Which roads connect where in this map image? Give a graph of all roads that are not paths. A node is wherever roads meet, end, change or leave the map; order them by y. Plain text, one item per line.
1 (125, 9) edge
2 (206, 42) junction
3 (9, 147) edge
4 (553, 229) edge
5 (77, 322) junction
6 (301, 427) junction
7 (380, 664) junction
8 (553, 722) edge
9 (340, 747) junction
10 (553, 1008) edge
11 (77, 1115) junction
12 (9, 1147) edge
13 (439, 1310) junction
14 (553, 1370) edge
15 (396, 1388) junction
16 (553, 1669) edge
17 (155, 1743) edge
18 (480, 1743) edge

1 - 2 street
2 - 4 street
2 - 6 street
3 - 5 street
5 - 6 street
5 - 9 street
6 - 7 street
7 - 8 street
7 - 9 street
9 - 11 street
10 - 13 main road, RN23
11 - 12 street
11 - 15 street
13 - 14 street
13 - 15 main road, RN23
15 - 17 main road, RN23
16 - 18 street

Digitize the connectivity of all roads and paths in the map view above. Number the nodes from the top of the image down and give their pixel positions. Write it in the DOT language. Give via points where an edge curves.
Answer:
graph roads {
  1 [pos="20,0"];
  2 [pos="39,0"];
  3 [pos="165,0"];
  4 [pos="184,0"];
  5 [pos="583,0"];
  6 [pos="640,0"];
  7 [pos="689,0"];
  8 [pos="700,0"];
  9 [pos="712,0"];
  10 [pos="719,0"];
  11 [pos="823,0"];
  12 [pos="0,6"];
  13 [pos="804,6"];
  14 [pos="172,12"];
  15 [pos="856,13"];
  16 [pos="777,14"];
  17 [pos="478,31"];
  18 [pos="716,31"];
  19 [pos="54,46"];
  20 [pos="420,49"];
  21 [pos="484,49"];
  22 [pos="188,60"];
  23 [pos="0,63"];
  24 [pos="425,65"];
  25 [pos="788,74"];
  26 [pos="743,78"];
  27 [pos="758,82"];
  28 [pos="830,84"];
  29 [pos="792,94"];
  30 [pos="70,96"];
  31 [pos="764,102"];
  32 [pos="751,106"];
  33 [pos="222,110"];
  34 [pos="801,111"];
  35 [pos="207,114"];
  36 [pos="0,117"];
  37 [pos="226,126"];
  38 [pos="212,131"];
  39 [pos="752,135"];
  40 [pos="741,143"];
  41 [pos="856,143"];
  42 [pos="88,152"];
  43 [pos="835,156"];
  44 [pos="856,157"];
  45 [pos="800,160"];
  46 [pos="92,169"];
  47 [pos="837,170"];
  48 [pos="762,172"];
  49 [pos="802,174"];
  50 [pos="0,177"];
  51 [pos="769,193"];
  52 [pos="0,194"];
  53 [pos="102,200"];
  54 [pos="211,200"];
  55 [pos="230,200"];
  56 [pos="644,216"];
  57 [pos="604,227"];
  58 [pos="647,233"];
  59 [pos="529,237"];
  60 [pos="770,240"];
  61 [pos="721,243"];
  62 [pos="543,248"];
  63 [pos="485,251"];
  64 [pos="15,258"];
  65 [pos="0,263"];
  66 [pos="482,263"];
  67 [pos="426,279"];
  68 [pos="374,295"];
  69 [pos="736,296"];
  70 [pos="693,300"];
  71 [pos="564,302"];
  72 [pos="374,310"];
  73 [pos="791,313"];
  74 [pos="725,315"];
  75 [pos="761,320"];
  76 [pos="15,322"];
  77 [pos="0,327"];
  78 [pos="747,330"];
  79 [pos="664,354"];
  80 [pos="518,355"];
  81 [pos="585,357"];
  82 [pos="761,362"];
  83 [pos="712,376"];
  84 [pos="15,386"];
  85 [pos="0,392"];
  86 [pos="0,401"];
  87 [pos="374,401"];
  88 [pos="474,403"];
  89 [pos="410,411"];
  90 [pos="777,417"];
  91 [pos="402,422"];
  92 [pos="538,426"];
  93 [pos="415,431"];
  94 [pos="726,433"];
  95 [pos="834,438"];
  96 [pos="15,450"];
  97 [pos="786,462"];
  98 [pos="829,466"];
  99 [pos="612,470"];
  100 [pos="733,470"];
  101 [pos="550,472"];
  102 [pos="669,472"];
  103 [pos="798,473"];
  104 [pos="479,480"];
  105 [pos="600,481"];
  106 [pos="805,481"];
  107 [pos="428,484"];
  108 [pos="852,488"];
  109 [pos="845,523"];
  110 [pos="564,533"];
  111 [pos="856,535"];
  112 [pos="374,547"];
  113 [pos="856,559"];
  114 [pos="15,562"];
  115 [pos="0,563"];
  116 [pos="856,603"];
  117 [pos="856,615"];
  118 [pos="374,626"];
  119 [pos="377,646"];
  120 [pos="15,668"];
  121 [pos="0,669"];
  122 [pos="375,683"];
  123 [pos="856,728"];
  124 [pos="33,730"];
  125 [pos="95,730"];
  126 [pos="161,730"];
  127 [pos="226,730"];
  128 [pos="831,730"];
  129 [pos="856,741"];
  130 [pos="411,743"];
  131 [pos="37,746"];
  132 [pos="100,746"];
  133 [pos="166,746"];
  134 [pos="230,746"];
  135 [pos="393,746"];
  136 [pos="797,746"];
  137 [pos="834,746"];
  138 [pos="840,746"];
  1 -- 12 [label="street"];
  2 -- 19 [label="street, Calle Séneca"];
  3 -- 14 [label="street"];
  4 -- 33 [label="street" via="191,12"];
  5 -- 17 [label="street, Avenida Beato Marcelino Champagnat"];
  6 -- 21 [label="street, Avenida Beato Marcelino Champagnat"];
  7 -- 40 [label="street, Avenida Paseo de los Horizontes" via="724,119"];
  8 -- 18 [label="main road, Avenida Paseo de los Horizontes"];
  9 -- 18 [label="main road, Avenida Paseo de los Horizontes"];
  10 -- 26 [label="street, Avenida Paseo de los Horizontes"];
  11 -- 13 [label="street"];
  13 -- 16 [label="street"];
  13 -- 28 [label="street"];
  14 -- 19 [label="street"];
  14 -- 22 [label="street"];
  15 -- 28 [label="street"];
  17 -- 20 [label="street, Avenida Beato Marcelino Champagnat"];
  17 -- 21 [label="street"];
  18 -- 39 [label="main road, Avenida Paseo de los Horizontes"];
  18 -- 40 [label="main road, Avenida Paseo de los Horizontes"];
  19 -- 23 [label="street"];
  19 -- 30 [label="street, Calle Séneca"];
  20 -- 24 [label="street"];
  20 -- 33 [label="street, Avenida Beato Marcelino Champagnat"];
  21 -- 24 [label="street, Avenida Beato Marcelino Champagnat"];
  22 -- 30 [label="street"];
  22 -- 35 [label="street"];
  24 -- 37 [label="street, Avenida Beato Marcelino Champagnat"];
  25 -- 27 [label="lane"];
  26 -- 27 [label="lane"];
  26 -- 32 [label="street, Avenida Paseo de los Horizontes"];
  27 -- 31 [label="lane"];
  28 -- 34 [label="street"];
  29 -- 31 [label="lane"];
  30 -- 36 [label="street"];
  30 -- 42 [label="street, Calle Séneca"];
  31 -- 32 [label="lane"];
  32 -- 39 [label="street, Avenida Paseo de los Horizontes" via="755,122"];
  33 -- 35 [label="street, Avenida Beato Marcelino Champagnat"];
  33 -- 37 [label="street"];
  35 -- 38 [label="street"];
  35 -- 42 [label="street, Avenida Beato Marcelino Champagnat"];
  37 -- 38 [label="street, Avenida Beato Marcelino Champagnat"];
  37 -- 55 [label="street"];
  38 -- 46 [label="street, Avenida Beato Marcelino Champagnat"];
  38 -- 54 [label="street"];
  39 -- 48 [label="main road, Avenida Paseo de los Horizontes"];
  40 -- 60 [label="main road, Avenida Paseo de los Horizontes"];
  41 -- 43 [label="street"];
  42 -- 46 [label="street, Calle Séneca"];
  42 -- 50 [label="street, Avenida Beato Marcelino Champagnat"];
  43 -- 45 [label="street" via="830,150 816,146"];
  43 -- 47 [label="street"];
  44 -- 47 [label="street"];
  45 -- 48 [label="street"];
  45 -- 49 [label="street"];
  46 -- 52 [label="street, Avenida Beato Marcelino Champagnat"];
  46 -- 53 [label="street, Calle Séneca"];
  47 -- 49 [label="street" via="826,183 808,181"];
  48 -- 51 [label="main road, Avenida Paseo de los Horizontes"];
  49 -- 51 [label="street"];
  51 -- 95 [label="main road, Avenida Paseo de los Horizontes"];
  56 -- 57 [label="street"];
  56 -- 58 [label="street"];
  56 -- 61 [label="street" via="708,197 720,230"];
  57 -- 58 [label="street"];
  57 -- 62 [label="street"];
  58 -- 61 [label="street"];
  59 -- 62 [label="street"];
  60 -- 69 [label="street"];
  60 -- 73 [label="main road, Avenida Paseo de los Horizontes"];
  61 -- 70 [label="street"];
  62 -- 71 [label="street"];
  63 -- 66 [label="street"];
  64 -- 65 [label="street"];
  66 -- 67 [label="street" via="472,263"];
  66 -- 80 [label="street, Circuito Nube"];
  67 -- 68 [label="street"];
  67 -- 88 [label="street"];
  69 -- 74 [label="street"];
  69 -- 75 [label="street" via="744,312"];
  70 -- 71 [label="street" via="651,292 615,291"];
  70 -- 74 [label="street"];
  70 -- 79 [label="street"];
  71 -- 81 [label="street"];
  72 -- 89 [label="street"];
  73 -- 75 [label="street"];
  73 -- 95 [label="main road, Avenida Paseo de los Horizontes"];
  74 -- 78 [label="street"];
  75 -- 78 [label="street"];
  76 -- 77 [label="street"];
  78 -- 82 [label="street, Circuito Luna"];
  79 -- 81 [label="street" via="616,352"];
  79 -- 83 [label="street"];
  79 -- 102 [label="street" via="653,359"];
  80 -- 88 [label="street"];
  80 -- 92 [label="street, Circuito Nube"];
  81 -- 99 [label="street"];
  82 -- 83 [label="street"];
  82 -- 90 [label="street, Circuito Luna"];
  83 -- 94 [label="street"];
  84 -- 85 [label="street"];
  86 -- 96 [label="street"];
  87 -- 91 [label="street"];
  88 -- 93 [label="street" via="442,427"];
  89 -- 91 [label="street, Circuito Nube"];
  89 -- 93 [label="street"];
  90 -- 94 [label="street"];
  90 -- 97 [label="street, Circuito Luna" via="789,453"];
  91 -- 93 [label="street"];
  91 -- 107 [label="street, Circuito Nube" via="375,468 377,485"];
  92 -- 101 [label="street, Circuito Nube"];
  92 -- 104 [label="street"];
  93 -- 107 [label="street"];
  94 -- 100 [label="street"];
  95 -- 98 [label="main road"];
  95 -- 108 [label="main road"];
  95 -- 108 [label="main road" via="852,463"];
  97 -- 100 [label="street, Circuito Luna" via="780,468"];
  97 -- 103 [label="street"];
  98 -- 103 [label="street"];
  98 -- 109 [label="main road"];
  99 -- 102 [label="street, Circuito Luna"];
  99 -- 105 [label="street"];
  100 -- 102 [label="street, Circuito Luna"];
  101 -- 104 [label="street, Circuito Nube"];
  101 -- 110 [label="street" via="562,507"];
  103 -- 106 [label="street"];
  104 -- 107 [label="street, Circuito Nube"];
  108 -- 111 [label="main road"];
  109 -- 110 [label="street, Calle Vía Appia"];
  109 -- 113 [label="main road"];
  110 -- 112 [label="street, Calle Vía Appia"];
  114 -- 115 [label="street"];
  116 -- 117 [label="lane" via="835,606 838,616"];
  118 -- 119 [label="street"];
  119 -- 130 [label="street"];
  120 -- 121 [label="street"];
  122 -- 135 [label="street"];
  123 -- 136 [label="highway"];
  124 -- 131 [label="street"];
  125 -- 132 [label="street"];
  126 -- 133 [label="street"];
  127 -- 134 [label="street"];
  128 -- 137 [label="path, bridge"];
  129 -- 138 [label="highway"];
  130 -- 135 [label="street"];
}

> ABOUT THIS EXERCISE
Beginning with the first line above, could you copy every line exactly, up to and including the one with "Digitize the connectivity"?

> SOLUTION FOR THIS EXERCISE
Which roads connect where in this map image? Give a graph of all roads that are not paths. A node is wherever roads meet, end, change or leave the map; order them by y. Plain text, one item per line.
1 (125, 9) edge
2 (206, 42) junction
3 (9, 147) edge
4 (553, 229) edge
5 (77, 322) junction
6 (301, 427) junction
7 (380, 664) junction
8 (553, 722) edge
9 (340, 747) junction
10 (553, 1008) edge
11 (77, 1115) junction
12 (9, 1147) edge
13 (439, 1310) junction
14 (553, 1370) edge
15 (396, 1388) junction
16 (553, 1669) edge
17 (155, 1743) edge
18 (480, 1743) edge

1 - 2 street
2 - 4 street
2 - 6 street
3 - 5 street
5 - 6 street
5 - 9 street
6 - 7 street
7 - 8 street
7 - 9 street
9 - 11 street
10 - 13 main road, RN23
11 - 12 street
11 - 15 street
13 - 14 street
13 - 15 main road, RN23
15 - 17 main road, RN23
16 - 18 street

Digitize the connectivity of all roads and paths in the map view above. Number the nodes from the top of the image down and give their pixel positions. Write it in the DOT language. Give via points where an edge curves.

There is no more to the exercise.